JCDC Children's Gospel - a talent springboard
"An opportunity of a lifetime!" is how 20-year-old singer Lenya Wilks described her participation in the Jamaica Cultural Development Commission (JCDC) National Children's Gospel Song Competition in 2005. Then a 15-year-old student at Charlemont High School, Wilks entered the competition in the solo category, performing Alabaster Box by Cece Winans. Though she placed second, she said it felt like winning, based on the many opportunities that have followed.
"Several persons approached me after to express admiration for my talent and wanted to book me for different shows," said Wilks. But it was her high school music teacher, Nigel Powell, who had encouraged her to enter the children's gospel competition that pushed her to enter the Digicel Rising Stars competition, that further thrusting her into the nation's spotlight.
Again not winning, another major opportunity came her way. Currently working with reggae icon Beres Hammond, Wilks said she has spent the last three years touring the Caribbean, Europe and the USA.
The international stage has also been the destiny of Raquel Hinds, another former participant in the competition. She too has spent the last year doing background vocals and touring countries such Brazil, Africa and Greece with the Wailers.
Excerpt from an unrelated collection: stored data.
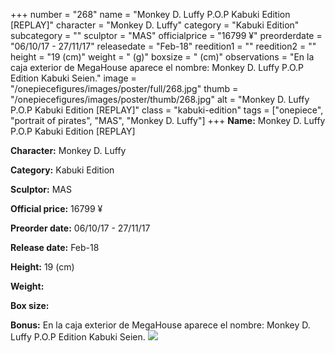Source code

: +++
number = "268"
name = "Monkey D. Luffy P.O.P Kabuki Edition [REPLAY]"
character = "Monkey D. Luffy"
category = "Kabuki Edition"
subcategory = ""
sculptor = "MAS"
officialprice = "16799 ¥"
preorderdate = "06/10/17 - 27/11/17"
releasedate = "Feb-18"
reedition1 = ""
reedition2 = ""
height = "19 (cm)"
weight = " (g)"
boxsize = " (cm)"
observations = "En la caja exterior de MegaHouse aparece el nombre: Monkey D. Luffy P.O.P Edition Kabuki Seien."
image = "/onepiecefigures/images/poster/full/268.jpg"
thumb = "/onepiecefigures/images/poster/thumb/268.jpg"
alt = "Monkey D. Luffy P.O.P Kabuki Edition [REPLAY]"
class = "kabuki-edition"
tags = ["onepiece", "portrait of pirates", "MAS", "Monkey D. Luffy"]
+++
**Name:** Monkey D. Luffy P.O.P Kabuki Edition [REPLAY]

**Character:** Monkey D. Luffy

**Category:** Kabuki Edition 

**Sculptor:** MAS

**Official price:** 16799 ¥

**Preorder date:** 06/10/17 - 27/11/17

**Release date:** Feb-18

**Height:** 19 (cm)

**Weight:** 

**Box size:** 

**Bonus:** En la caja exterior de MegaHouse aparece el nombre: Monkey D. Luffy P.O.P Edition Kabuki Seien.
<img src="/onepiecefigures/images/poster/thumb/268.jpg">
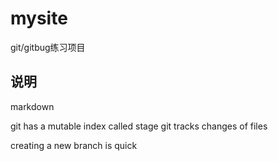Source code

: # mysite
git/gitbug练习项目

## 说明
markdown

git has a mutable index called stage
git tracks changes of files

creating a new branch is quick
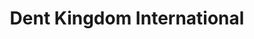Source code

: ---
title: "Dent Kingdom International"
url: /georgetown/dent-kingdom-international/
shop: car repair
---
"The children's competition opened many doors for me," she said. "It allowed me to work with a number of persons in the industry and allowed them to get familiar with my talent. It was definitely a good springboard for me."
Hinds placed first in 2003, singing Still I Rise by Yolanda Adams. The following year, she continued in the JCDC gospel programme, this time in the Jamaica Gospel Song Competition. Hinds recently completed a degree in voice training at the Edna Manley College of the Visual and Performing Arts.
Though just 10 years old at the time, Oshin Levy, now a grade-nine student at Holy Childhood High School, still lauds the opportunities she got from entering the children's gospel competition. Currently singing background vocals for her father, Lubert Levy, and brothers, which comprise Levy's Heritage, Levy said the competition boosted her confidence and self-esteem.
"I would definitely encourage other young singers to enter," she said. Levy also wrote a song titled I Know a Friend, which was performed by her brother, Ovando, in the 2008 Jamaica Gospel Competition.
There have also been participants who have been led into full-time ministry, as was the case of Odane Rhoden, who is now a director of Psalm Ministries International. Having also entered the competition in 2003, Rhoden is now ministering all over the United States and the Caribbean with his team.
"It was a confidence-building exercise for me," said Rhoden. "As a shy 15-year-old, the competition allowed me to exceed my own expectations."
Rhoden's ministry team was recently honoured at the Youth Gospel Awards held in New York.
According to JCDC gospel specialist, Leighton Jones, the mission of the Children's Gospel Competition is to help unearth young gospel singers and develop and showcase Jamaican talent in gospel ministry.
"The competition emerged from a heavy influx of young entrants in the Jamaica Gospel Song Competition," said Jones. "This led the JCDC to recognise a need for an arena in which young gospel singers could compete among their peers," Jones added.
More than 200 young performers will be taking part in the finals of the 2010 National Children's Gospel Song Competition scheduled for Sunday at the Ranny Williams Entertainment Centre at 6 p.m.